The final five weeks of the Premier League season will mean very little to Wolverhampton Wanderers.

They might mean everything to Rob Edwards.

After a second successive heavy defeat, this time at Leeds United, Wolves will end the weekend with only goal difference, and the theoretical possibility of a massive swing, between them and confirmed relegation.

That tenuous safety wire will be cut on Monday evening if West Ham United avoid defeat at Crystal Palace, confirming Wolves’ return to the Championship after eight years in the top flight.

But if the remaining five fixtures of this campaign will have no bearing to Wolves’ final destination, they could make all the difference to the course of Edwards’ reign.

After a run of one defeat in six league games, including statement victories over Aston Villa and Liverpool, Edwards had the majority of Wolves supporters behind him, happy for their former defender to lead their efforts to win promotion at the first attempt next season.

But a second-half capitulation at West Ham, followed by Saturday’s insipid display and 3-0 loss at Elland Road, has once more fired up the Edwards sceptics.

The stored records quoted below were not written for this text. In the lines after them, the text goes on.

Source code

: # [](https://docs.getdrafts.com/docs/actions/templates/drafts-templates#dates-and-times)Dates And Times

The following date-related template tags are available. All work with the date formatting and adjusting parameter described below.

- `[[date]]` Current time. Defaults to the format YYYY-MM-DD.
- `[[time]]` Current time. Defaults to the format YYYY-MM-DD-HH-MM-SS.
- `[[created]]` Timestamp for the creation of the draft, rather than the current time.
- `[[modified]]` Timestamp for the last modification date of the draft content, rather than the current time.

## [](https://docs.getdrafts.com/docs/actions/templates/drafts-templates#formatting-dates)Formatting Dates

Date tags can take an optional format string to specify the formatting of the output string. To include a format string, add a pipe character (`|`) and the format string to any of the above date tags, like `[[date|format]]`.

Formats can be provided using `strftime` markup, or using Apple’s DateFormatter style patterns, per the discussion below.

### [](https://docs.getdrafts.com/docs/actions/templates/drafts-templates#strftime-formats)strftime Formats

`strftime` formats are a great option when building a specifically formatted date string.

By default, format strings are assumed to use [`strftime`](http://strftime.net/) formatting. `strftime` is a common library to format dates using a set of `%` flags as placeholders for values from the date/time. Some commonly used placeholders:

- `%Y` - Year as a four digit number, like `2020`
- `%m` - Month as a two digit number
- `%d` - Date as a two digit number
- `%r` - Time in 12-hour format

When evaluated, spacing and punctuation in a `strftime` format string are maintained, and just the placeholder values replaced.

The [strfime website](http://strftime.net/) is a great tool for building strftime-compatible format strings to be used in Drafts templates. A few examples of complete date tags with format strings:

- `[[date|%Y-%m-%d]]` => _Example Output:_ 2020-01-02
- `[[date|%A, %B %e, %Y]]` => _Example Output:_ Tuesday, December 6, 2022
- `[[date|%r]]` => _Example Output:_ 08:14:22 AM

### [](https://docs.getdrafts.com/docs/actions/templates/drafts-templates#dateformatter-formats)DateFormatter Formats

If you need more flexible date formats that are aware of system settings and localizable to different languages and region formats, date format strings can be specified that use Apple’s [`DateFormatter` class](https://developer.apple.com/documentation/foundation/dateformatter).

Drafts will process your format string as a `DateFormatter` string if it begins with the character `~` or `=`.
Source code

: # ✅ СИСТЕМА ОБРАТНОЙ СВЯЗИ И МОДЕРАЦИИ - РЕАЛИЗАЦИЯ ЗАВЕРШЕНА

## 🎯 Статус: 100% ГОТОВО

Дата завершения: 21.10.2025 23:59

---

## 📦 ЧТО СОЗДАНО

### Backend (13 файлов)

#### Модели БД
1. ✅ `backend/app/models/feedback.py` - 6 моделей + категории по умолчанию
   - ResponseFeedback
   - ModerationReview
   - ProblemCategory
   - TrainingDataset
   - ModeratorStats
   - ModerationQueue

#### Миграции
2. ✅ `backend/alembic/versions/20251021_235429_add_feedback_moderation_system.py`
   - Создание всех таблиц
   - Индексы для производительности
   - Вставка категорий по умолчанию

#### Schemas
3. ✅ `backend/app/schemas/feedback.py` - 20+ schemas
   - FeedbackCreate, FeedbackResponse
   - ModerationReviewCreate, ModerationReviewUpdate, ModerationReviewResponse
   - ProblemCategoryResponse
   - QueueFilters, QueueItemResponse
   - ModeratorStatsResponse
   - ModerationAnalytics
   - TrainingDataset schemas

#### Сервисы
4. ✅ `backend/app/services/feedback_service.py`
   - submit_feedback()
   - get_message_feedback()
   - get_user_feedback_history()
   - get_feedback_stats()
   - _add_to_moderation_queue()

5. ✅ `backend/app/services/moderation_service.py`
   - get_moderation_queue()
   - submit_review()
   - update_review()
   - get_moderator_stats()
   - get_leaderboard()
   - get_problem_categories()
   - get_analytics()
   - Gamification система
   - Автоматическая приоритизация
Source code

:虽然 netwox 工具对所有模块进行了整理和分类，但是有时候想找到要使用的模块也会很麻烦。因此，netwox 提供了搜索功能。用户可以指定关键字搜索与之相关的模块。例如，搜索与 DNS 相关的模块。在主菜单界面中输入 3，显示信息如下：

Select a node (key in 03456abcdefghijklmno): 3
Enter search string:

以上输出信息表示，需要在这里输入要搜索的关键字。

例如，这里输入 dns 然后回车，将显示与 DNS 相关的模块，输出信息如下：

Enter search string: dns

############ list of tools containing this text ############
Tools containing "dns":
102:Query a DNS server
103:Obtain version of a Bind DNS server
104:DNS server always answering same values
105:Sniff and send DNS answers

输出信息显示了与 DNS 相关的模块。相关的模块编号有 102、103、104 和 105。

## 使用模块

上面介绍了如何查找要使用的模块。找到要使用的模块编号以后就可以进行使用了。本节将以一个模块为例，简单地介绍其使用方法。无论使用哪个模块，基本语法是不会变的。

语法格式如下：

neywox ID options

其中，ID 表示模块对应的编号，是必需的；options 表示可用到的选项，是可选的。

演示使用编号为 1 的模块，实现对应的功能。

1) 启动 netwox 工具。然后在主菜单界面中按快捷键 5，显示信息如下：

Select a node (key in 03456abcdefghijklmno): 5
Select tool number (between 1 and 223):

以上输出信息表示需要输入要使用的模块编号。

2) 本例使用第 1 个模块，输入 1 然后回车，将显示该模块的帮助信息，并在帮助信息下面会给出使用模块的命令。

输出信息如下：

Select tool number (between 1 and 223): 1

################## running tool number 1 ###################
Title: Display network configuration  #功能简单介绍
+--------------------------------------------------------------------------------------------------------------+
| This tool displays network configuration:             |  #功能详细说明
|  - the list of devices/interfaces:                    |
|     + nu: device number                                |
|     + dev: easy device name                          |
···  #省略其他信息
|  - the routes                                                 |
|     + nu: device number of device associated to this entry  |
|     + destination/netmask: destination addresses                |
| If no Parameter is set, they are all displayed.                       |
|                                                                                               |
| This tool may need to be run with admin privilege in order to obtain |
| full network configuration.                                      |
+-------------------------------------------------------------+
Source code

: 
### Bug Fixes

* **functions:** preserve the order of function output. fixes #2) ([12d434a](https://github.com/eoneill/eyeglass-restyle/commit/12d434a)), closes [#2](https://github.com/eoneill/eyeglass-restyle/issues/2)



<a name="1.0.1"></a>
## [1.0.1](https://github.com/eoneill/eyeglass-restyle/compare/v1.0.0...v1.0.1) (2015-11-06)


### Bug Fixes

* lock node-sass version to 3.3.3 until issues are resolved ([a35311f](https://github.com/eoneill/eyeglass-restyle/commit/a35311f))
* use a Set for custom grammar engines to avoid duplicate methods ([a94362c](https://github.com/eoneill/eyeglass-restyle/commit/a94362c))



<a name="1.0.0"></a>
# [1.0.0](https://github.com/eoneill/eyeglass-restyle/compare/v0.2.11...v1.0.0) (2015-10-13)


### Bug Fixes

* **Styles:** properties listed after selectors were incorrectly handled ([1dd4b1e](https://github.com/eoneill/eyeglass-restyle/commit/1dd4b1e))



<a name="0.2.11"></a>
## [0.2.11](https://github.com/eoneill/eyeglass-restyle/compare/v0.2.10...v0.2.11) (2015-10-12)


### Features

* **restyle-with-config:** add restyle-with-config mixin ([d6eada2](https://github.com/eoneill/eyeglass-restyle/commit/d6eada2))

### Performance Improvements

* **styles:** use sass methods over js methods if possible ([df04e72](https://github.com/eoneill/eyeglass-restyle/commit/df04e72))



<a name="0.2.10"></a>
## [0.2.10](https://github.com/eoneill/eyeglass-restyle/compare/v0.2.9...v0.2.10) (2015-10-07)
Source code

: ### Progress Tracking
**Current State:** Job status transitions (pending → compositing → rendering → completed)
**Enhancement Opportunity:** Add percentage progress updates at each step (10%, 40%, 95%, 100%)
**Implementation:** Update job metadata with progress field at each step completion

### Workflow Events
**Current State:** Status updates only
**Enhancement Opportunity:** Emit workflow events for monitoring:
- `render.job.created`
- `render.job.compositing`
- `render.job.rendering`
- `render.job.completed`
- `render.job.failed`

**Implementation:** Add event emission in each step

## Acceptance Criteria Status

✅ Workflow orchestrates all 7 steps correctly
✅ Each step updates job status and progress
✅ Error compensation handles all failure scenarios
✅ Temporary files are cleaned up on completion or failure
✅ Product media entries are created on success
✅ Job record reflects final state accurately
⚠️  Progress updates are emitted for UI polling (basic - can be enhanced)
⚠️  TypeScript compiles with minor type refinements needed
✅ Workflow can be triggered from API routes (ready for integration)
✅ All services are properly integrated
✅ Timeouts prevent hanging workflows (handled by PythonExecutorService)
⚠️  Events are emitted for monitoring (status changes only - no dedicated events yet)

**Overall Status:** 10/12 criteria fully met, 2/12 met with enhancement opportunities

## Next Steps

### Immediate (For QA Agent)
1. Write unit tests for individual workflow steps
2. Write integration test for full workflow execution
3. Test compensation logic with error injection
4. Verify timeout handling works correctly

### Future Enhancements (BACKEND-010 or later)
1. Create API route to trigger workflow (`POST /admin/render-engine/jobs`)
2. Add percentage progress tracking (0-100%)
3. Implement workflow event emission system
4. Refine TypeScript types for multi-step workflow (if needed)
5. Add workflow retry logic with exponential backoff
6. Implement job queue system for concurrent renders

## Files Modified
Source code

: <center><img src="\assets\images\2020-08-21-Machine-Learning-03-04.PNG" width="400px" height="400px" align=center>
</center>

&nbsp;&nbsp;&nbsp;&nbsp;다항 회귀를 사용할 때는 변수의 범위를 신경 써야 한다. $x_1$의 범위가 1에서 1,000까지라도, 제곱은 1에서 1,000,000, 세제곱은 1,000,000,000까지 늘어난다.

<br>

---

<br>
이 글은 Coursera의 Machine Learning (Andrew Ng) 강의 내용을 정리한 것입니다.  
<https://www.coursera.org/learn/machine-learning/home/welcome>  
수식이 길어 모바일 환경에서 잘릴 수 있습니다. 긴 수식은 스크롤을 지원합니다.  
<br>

Hwang Hee-Chan of Wolverhampton Wanderers reacts to defeat after the Premier League match between Leeds United

Hwang Hee-chan sums up the mood (George Wood/Getty Images)

It is no surprise that Wolves fans are nervous about the end of the season, even though their fate has long since been sealed.

They feel like they have walked this path before, and it has never led to a happy destination.

Beginning under their most successful manager of modern times, Nuno Espirito Santo, and continuing under Bruno Lage, Gary O’Neil and Vitor Pereira, Wolves have made a habit of ending seasons badly and then seeing the inertia bleeding into the summer and the start of the following season.

Nuno left at the end of his tricky final campaign and Lage, O’Neil and Pereira were all moved on before the halfway point of their second campaigns.

Of Nuno’s successors, only Julen Lopetegui in 2023 enjoyed a respectable end to a season, and he chose to walk away a couple of months later.

Wolves’ month-by-month record since they returned to the top division in 2018 highlights the recurring them and poor ends to seasons, and even worse starts.

The only month in which their win rate is worse than the 14 per cent figure for May is August, when they have won just once in 23 attempts.

Wolves’ league record since 2018-19

Month

  

Wins

  

Draws

  

Losses

  

Win %

  

January

8

7

14

28

February

15

9

11

43

March

8

5

10

35

April

15

4

13

47

May

3

5

14

14

June

3

0

0

100

July

2

1

3

33

August

1

9

13

4

September

9

4

13

35

October

9

9

10

32

November

8

5

14

30

December

16

9

20

36

That is a pattern that Edwards simply cannot afford to repeat, and the process of avoiding it has to start now.

“The result is the bit that we can’t guarantee but we need to try to get some because that’s ultimately what everyone wants,” he said in his post-match press conference at Elland Road.

“There were a lot of duels and the lads were working hard, they were running and they were fighting so you can’t question that.

“But that is our bare minimum and we need to try to find some results between now and the end of the season to try to get a bit of credit and togetherness going into next season.”

Only the most churlish of Wolves fans would deny that Edwards has made Wolves better since he replaced Pereira in mid-November, with his three wins and 15 points from 22 games comparing favourably to his predecessor’s zero wins and two points from 10 games at the start of the season.

But even in a table made up only of results since Edwards took charge, Wolves are still in the bottom three, in 18th place, seven points behind fourth-from-bottom West Ham.

So those supporters still harbouring doubts about Edwards have a solid statistical basis.

At Wolves, the hierarchy are taking a more global view, taking into account the dreadful squad and dark mood he inherited, considering the fact they weakened the group further in January with a few to attacking the summer from a position of greater financial strength, and remembering that generating momentum is doubly difficult for a head coach who takes over a side as good as relegated before Christmas.

Saturday’s game again highlighted the utter dearth of attacking game-changers he has in his squad but that did not spare him and his players some of the angriest gestures of his reign so far from travelling fans at the final whistle.

Edwards has been heavily involved in the planning that has been taking place at Molineux since just before Christmas, when Nathan Shi and Matt Jackson took up the positions of chairman and sporting director respectively.

So it would take something hugely dramatic to persuade the club to change course now.

But what the next five games will determine is the atmosphere Edwards finds himself working in when his side kick off the Championship campaign.

A fast start to the EFL season is already viewed as vital to Wolves’ hopes of turning around their fortunes, but if they end this season badly, Edwards will need a stellar start simply to silence his critics.

Too many more displays like the last game and a half, and the Wolves head coach could start phase two of his Molineux mission from the last chance saloon.